# 6 month old puppy completely off kibble



## Toots1203 (Nov 9, 2020)

Hello!

I'd appreciate any advice on this. We have our beautiful, loving little Aisla who we completely adore. My partner and I adopted her at 8 weeks old and she has been a brilliant companion and addition to our family.

We have always fed her Mister Mix (premium dog food in Italy) and boiled beef mince as recommended by our breeder. However for the last month or so she has gone more and more off her kibble to the point of her not eating anything in her bowl if the kibble is in there. We've tried all the methods to get her to eat it; adding foods/stock etc but she just hates it. I know think there's something in it which is irritating her tummy as she has recently had a bout of diarrhea but otherwise is completely fine. 

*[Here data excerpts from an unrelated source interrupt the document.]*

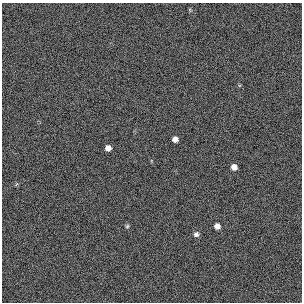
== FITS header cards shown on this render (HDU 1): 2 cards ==
NAXIS1  =                  300 / length of original image axis
NAXIS2  =                  300 / length of original image axis

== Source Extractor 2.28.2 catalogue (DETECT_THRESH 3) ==
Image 300 x 300 px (HDU 1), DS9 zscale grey, 1 PNG px = 1 image px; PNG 304 x 304 px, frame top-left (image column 1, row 300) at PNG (2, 3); no overlay
Background 384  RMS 66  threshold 198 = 3 sigma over >= 5 px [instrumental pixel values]
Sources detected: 6; all 6 listed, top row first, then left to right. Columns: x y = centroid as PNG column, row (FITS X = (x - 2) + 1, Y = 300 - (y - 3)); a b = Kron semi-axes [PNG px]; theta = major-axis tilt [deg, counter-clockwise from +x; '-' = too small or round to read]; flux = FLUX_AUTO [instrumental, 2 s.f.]
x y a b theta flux
175 139 5 5 - 22000
108 148 5 5 - 25000
234 167 5 5 - 25000
127 226 6 4 46 6300
217 226 6 6 - 25000
196 234 6 6 - 13000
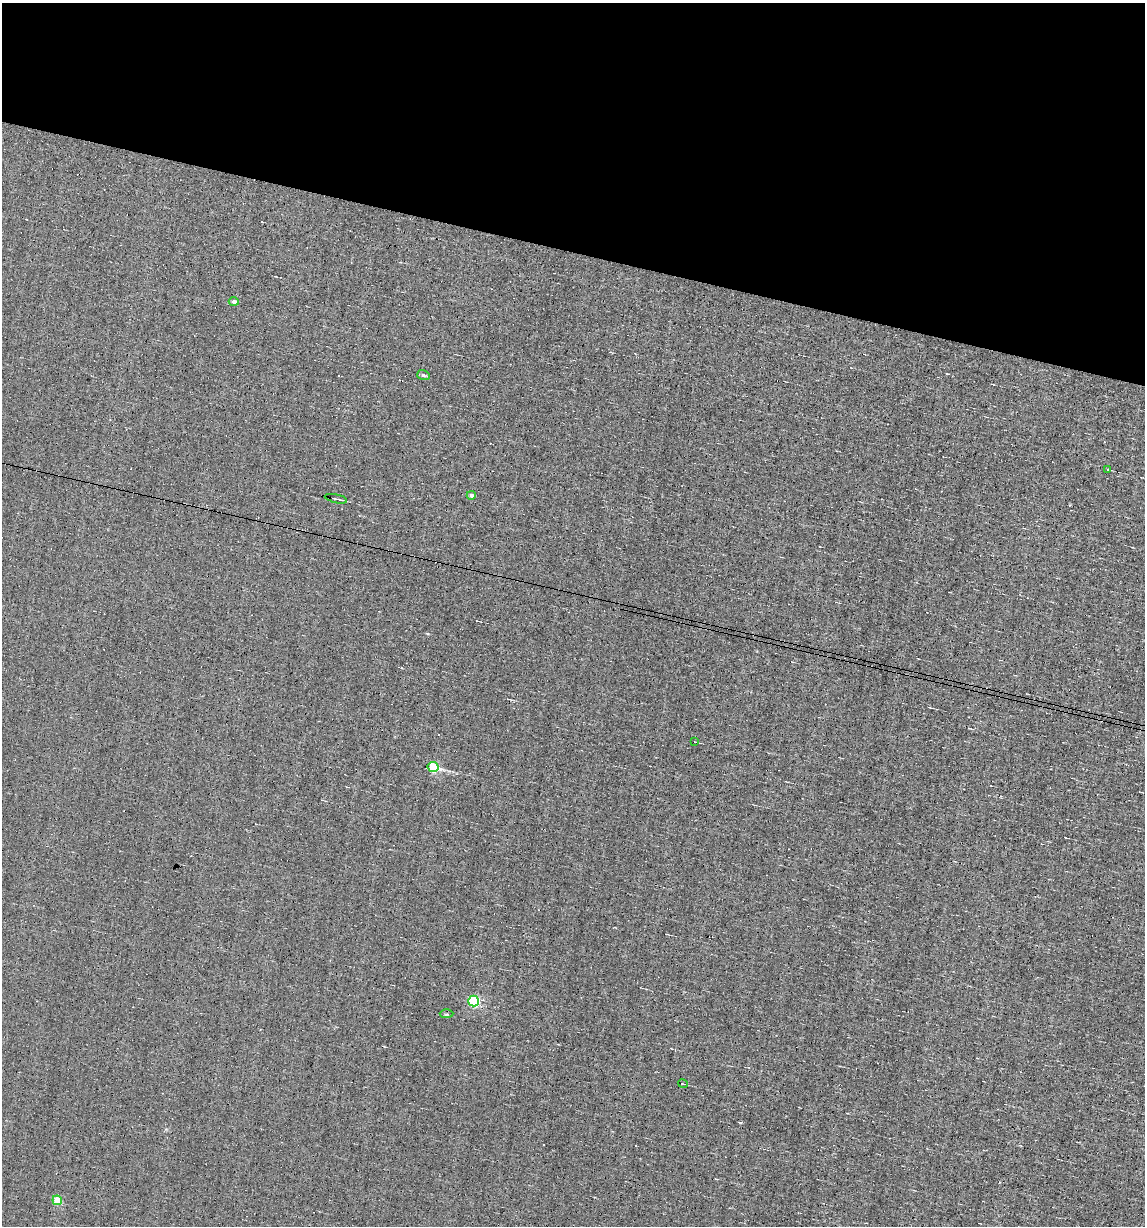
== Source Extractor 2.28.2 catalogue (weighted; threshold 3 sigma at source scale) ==
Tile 2 of 4 x 4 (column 2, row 1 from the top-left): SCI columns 1259-2401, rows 3672-4895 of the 4919 x 4895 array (HDU 1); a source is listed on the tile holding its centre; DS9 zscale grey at full resolution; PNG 1147 x 1228 px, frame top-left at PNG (2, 3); each listed source drawn as its Kron ellipse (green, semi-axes under 4 px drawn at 4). Shown black and unused: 21% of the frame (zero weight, under 5 of 9 exposures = <1% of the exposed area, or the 3 px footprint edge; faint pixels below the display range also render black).
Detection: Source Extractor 2.28.2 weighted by HDU 2 'WHT'; one run over the whole footprint, this tile lists its part. Background 0.0012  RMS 0.038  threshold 0.157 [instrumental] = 3 sigma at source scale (4.09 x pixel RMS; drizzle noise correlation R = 1.36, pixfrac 0.8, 0.05/0.05 arcsec/px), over >= 5 px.
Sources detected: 21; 10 cosmic-ray / hot-pixel residue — neither listed nor drawn; the other 11 listed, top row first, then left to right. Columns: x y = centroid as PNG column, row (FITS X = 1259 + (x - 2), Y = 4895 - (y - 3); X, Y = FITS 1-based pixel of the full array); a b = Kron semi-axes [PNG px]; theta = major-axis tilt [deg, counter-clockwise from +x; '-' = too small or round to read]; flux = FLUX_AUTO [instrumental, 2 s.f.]
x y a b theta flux
234 301 5 4 - 12
423 375 6 5 - 7.5
1108 470 3 2 - 4.8
471 495 4 4 - 13
336 499 11 2 -13 8.6
695 742 3 2 - 1.8
433 767 5 5 - 270
474 1001 5 5 - 420
446 1014 7 3 1 5.7
683 1084 5 2 - 3.2
57 1200 5 4 - 80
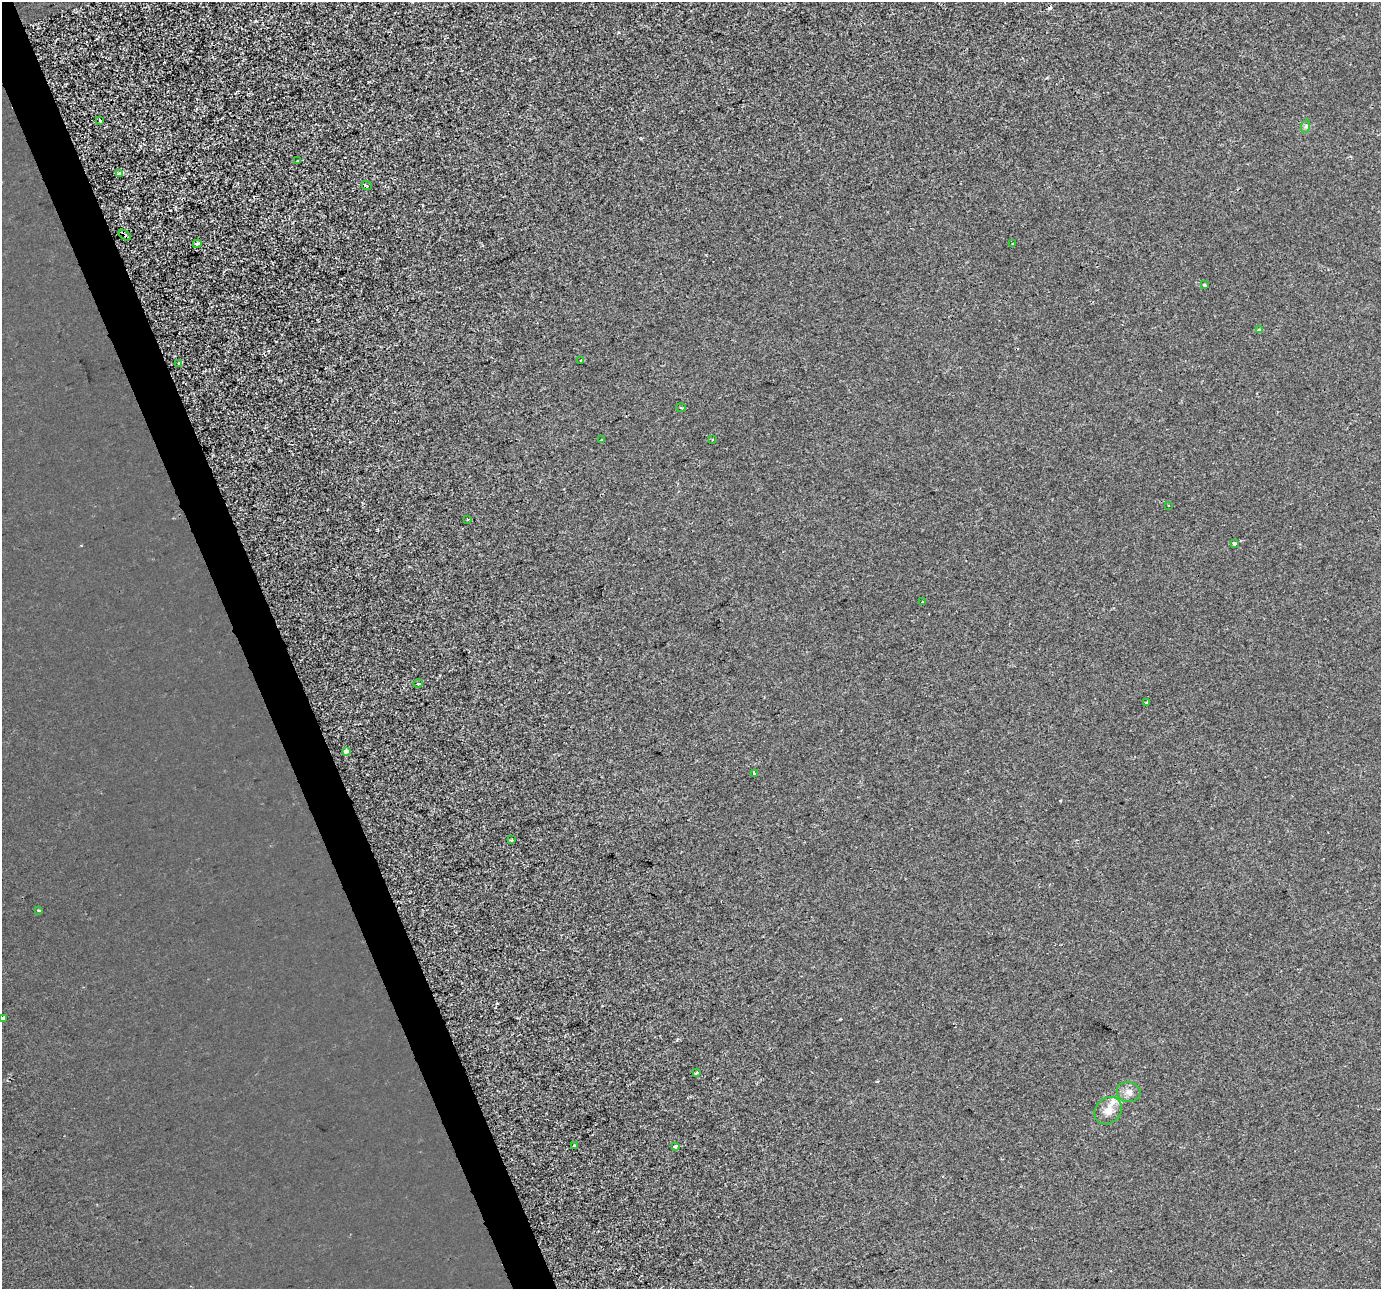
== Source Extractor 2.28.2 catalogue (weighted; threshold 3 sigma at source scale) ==
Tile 11 of 4 x 4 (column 3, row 3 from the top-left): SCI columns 2757-4135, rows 1418-2704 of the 5513 x 5354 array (HDU 1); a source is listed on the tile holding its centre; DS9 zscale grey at full resolution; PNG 1383 x 1291 px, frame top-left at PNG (2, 2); each listed source drawn as its Kron ellipse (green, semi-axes under 4 px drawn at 4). Shown black and unused: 3% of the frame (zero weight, under 2 of 3 exposures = <1% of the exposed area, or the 3 px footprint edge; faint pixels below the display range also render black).
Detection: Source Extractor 2.28.2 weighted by HDU 2 'WHT'; one run over the whole footprint, this tile lists its part. Background 2.73e-04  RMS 0.0029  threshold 0.0131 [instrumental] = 3 sigma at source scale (4.5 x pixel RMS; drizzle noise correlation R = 1.50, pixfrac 1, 0.0396/0.0396 arcsec/px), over >= 5 px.
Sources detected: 36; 4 cosmic-ray / hot-pixel residue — neither listed nor drawn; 1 inside a brighter listed object's ellipse — not listed separately; the other 31 listed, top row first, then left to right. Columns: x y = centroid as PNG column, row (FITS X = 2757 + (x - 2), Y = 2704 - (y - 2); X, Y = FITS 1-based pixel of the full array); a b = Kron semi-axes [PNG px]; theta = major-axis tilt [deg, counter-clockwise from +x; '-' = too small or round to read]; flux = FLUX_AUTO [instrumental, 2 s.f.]
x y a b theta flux
100 121 3 3 - 1.5
1306 126 7 4 72 0.56
297 161 3 2 - 0.4
120 174 4 3 - 2.8
367 186 5 3 - 0.49
125 235 7 3 -37 9.4
197 244 4 3 - 2.6
1013 244 3 3 - 0.4
1204 285 3 3 - 1.7
1259 330 4 3 - 1.5
581 360 3 3 - 0.48
179 363 3 3 - 0.45
681 407 5 3 - 0.34
712 439 3 3 - 0.25
601 440 3 2 - 0.33
1168 505 2 2 - 0.2
468 519 3 2 - 0.44
1234 543 4 3 - 1
922 602 3 2 - 0.6
418 683 5 3 - 0.35
1147 703 3 3 - 0.54
346 751 4 3 - 4.2
754 773 3 3 - 1
511 840 4 3 - 0.3
38 910 3 2 - 0.44
3 1018 3 3 - 8.3
697 1073 3 3 - 2.5
1129 1092 12 10 -8 2
1108 1111 15 12 47 3.1
574 1146 3 3 - 1.1
675 1147 3 3 - 1.2
Overlapping masked pixels (flux is a lower limit): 1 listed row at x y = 125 235
Isophote crosses this tile's border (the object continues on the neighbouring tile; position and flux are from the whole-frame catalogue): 1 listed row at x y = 3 1018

We were worried she might have a blockage or something but she is very happy to eat fresh food and treats etc, just not the kibble. I have bought her wet food which is made by Forglade in the UK and is very highly recommended, especially for sensitive tummies. The issue is you need to add kibble with it and our dog just won't eat that. 

Do you know how many calories roughly she needs a day? And whether we should add brown rice or sweet potatoes or a healthy complex carb and if so how much? 

She's a slight vizsla only weighing 37pounds/17kg but is very active and definietly on the skinny side after refusing her kibble so many times. 

Also, do you know when she will roughly be fully grown? Is this likely to be her size? I don't mind if she's small, I don't care about size but I want to buy her a coat for winter. 

Thanks in advance,
Josie.


----------



## texasred (Jan 29, 2012)

You can buy a small bag of a different brand, and see if it is more to her liking. 
You could also drop off a stool sample at your vet, to try and rule out few things.


----------